We saw a new 14 bed pediatric orthopedic ward donated in part by Australian Doctors for Africa (ADFA). With multiple windows and high ceilings, it felt far more comfortable than the adjacent adult orthopedic ward of ~24 beds, which was originally used for storage and repurposed as a patient ward by Dr. Ephrem.

Adult Orthopedic ward

Operating Rooms

I then toured the operating room with orthopedic OR manager. There were three rooms in a new building and five in an older building, two of which are dedicated for c-sections. Apparently, the c-section volume is immense. The other rooms are dedicated to plastics, orthopedics and general surgery. They perform ~3 elective cases per room per day. The OR runs 3 shifts. There are always night cases, and all rooms run during the weekend. While there, I saw on open reduction and internal fixation of a two week old, grade 3 displaced supracondylar pediatric elbow fracture as well as neonatal meningomyelocele repair.

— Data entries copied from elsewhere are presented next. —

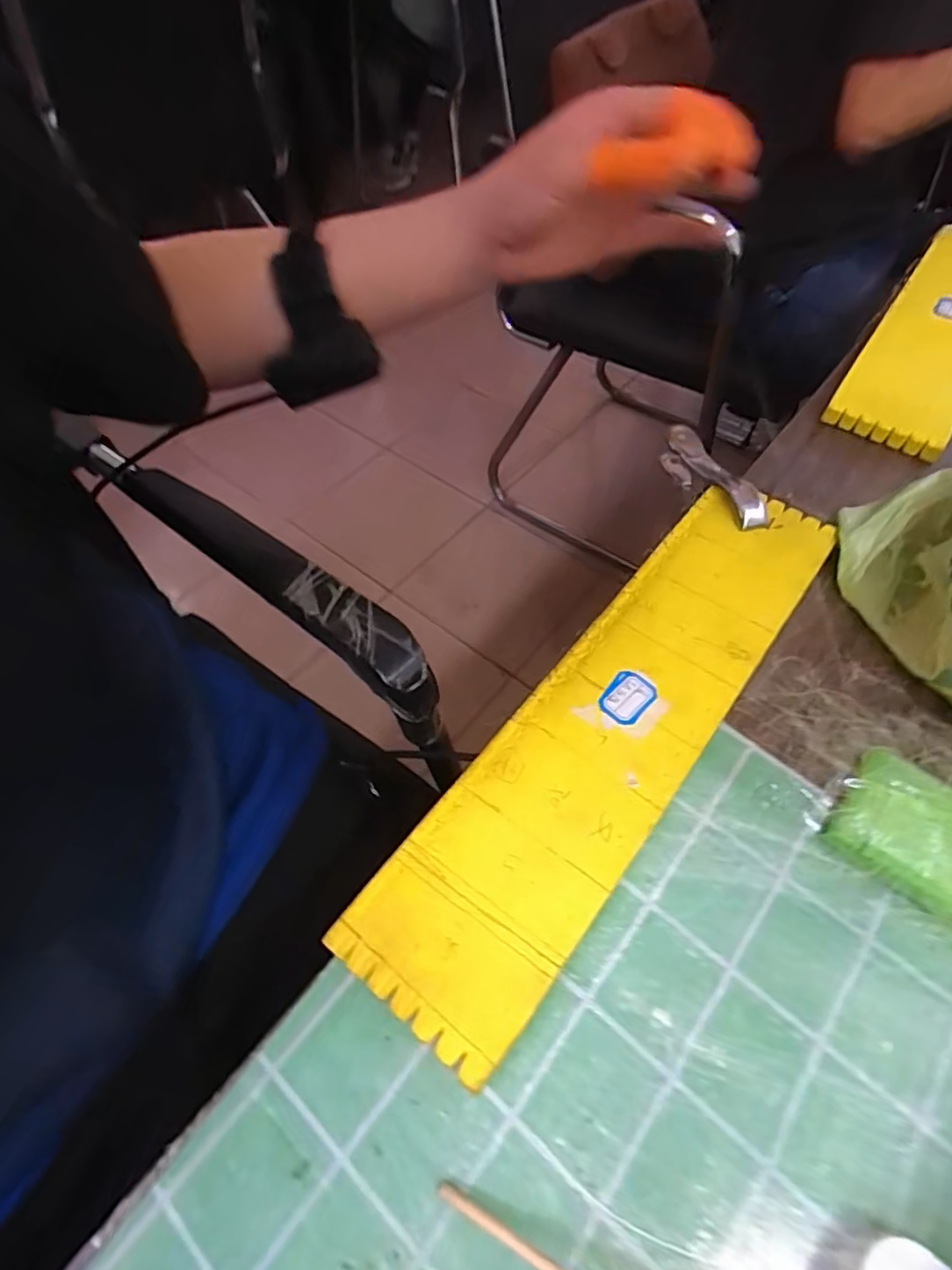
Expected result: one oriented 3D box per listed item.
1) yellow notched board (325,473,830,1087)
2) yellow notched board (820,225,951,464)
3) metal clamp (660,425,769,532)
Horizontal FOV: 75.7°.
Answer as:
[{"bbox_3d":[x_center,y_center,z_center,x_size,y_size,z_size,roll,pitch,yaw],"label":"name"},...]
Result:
[{"bbox_3d":[0.076,0.034,0.305,0.079,0.004,0.330,33,62,21],"label":"yellow notched board"},{"bbox_3d":[0.383,-0.259,0.505,0.081,0.016,0.339,31,62,19],"label":"yellow notched board"},{"bbox_3d":[0.156,-0.106,0.415,0.026,0.033,0.119,-15,42,-8],"label":"metal clamp"}]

Pediatric elbow surgery, covered drill is on back table

In terms of supplies, the SIGN program provides new intramedullary nails in batches of 20 when centers run out. Despite this, there are times when shipments do not arrive in time and they run short. They can buy Indian made plates and screws locally using hospital funds but the procurement process can sometimes be problematic. Also, some trauma implants are not available locally, for which they depend on donations. For example, their AO external fixators are all donated.

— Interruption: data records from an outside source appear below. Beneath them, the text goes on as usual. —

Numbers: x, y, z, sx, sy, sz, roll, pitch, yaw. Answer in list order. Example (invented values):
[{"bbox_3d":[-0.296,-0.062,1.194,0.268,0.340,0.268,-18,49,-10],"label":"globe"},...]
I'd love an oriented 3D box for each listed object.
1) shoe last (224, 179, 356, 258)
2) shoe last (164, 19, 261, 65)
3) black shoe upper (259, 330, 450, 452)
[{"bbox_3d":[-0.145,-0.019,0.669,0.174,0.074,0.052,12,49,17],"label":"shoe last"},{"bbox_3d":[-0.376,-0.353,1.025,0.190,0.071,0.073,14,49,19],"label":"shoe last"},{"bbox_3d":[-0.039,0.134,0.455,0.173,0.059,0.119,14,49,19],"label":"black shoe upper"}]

PACU has room for 8 beds, has wall oxygen and one working monitor
Minor procedure room, debridements under local

They have 2 electrocautery machines for 6 rooms, so they have to rotate them, which can delay cases. Attending surgeons may not available if they are in clinic or teaching, so rooms may be idle (two were the day I was there). They have a new laparascopy cart with which they can perform laparascopy and cystoscopy. They reuse trocars. They do not have an orthopedic power system (e.g. Stryker 5 or 6) but rather use household Bosch drills with sterile cloth covers and autoclaved chucks.

Sterile Processing

There are two steam sterilizers, although one is broken. Twelve staff members work three shifts. There is no formal training program for sterile processing staff, only 1-2 months on-site training. I have not seen any gas sterilizers (e.g. “Sterrad”) at any hospital thus far.

Soddo Hospital

Soddo Christian Hospital is supported by the American Adventist Church. Orthopedist Dr. Duane Anderson has been there for many years. His service has been indispensable, not only for the patient care he has provided, but also teaching Black Lion residents who have been rotating there for many years. He has now started his own residency program, which I understand has curtailed this rotation significantly. In addition to Dr. Anderson, other American orthopedic surgeons from the Pan-African Academy of Christian Surgeons (PAACS) rotate through Soddo hospital.